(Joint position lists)
#####
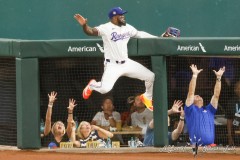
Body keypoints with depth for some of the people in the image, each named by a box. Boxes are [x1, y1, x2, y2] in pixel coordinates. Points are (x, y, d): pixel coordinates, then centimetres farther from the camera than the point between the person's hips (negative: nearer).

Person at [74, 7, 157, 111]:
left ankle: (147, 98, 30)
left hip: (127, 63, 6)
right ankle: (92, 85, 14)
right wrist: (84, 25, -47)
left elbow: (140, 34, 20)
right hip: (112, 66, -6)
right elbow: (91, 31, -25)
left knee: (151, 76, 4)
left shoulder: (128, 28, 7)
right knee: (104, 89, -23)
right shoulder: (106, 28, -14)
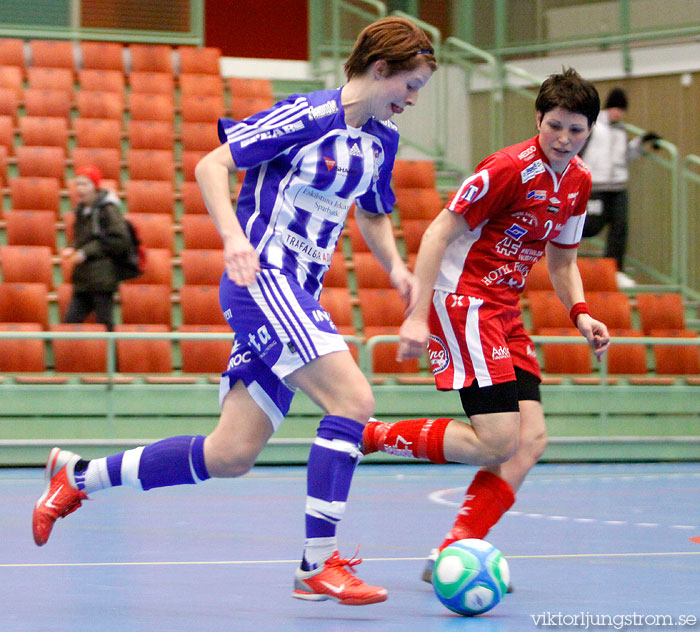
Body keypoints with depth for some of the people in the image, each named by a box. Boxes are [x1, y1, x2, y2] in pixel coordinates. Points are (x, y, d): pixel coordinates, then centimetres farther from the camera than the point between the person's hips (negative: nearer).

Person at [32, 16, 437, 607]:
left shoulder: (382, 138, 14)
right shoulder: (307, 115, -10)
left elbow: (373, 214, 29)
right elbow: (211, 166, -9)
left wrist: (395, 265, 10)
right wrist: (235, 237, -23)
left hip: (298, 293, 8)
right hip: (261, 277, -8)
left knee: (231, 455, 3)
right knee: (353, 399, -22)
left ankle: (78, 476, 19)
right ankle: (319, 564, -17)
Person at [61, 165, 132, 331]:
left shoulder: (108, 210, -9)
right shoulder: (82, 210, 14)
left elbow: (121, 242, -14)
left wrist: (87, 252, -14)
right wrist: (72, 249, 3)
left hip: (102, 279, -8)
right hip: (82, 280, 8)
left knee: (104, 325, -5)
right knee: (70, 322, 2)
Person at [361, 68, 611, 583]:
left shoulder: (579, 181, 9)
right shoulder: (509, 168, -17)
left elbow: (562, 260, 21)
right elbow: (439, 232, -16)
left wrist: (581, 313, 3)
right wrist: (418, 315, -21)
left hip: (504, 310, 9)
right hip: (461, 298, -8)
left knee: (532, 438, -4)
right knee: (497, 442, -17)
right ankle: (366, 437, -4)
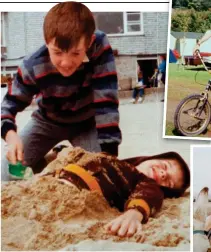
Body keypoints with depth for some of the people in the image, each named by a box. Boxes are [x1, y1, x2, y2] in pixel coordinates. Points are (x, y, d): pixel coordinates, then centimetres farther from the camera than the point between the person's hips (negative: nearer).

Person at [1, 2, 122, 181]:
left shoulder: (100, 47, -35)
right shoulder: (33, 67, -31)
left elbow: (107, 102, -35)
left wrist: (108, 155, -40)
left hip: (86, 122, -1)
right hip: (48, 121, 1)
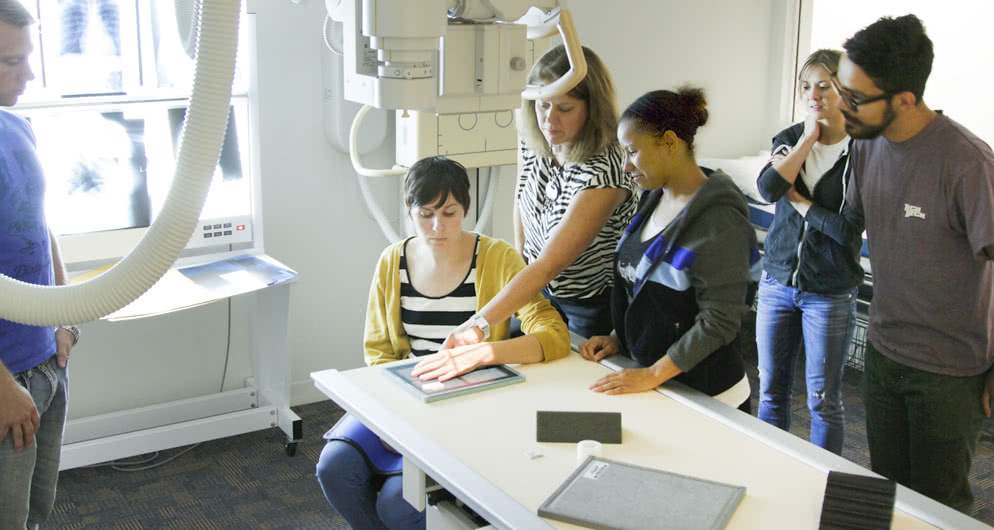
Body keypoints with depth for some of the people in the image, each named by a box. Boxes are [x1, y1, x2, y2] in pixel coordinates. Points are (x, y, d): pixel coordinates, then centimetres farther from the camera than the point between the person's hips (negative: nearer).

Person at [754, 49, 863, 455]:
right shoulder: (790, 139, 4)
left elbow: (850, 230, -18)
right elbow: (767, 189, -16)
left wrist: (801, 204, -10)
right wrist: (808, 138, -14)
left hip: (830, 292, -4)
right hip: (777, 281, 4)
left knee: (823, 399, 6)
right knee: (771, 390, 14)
#####
_Brief_
Copy out all of these lines word for word, without the pictures.

_Solution to this problem_
Body keypoints with depth for some of the people in the image, each named by a box. Boxes are [x1, y1, x2, y2] in pixel coordinates. Points are (x, y, d): pixel coordinates, then centimetres farther from the camera than the point between the person's hips (negative: nearer).

Person at [74, 7, 157, 111]:
left ankle: (147, 98, 30)
left hip: (127, 63, 6)
right ankle: (92, 85, 14)
right wrist: (84, 25, -47)
left elbow: (140, 34, 20)
right hip: (112, 66, -6)
right elbow: (91, 31, -25)
left knee: (151, 76, 4)
left shoulder: (128, 28, 7)
right knee: (104, 89, -23)
right shoulder: (106, 28, -14)
Body keypoints with depth for some of the people in the image, each named by a box. Boxes are [x1, y1, x2, y2] in pixel coordinates. Points are (x, y, d): pixel coordinates, then centimetres farther from the camera than the point between the person's hips (negative: nearer).

Person at [32, 16, 437, 607]:
left shoulder: (382, 138, 14)
right shoulder: (307, 115, -10)
left elbow: (373, 214, 29)
right elbow: (211, 166, -9)
left wrist: (395, 265, 10)
right wrist: (235, 237, -23)
left hip: (298, 293, 8)
right hip: (261, 277, -8)
left knee: (231, 455, 3)
right knee: (353, 399, -22)
left ankle: (78, 476, 19)
right ankle: (319, 564, -17)
Person at [61, 165, 132, 331]:
left shoulder: (108, 210, -9)
right shoulder: (82, 210, 14)
left elbow: (121, 242, -14)
left wrist: (87, 252, -14)
right wrist: (72, 249, 3)
left hip: (102, 279, -8)
right hip: (82, 280, 8)
left knee: (104, 325, -5)
right knee: (70, 322, 2)
Person at [361, 68, 611, 583]:
left shoulder: (579, 181, 9)
right shoulder: (509, 168, -17)
left elbow: (562, 260, 21)
right elbow: (439, 232, -16)
left wrist: (581, 313, 3)
right wrist: (418, 315, -21)
left hip: (504, 310, 9)
right hip: (461, 298, -8)
left knee: (532, 438, -4)
right knee: (497, 442, -17)
right ankle: (366, 437, -4)
Body keypoints with depth for some of the people in the image, each named by a box. Boxes are [x1, y1, x2, y2] in pixel coordinates. Points are (x, y, d): pixel coordinates, then centimetres farther from the camera than the point between the person's hips (negative: nearer).

Person at [1, 2, 122, 181]:
left shoulder: (100, 47, -35)
right shoulder: (33, 67, -31)
left elbow: (107, 102, -35)
left wrist: (108, 155, -40)
left hip: (86, 122, -1)
right hip: (48, 121, 1)
Body keypoints with depth for some of the people in the image, each named by a box. Boxes are [x1, y1, x2, y2] in pixel coordinates. Points are (x, y, d): pixel coordinates, then centimetres farther from the camera than the point between the person's hips (negative: nearer).

Person at [754, 49, 863, 455]:
right shoulder: (790, 139, 4)
left elbow: (850, 230, -18)
right elbow: (767, 189, -16)
left wrist: (801, 204, -10)
right wrist: (808, 138, -14)
left hip: (830, 292, -4)
right hip: (777, 281, 4)
left knee: (823, 399, 6)
right knee: (771, 390, 14)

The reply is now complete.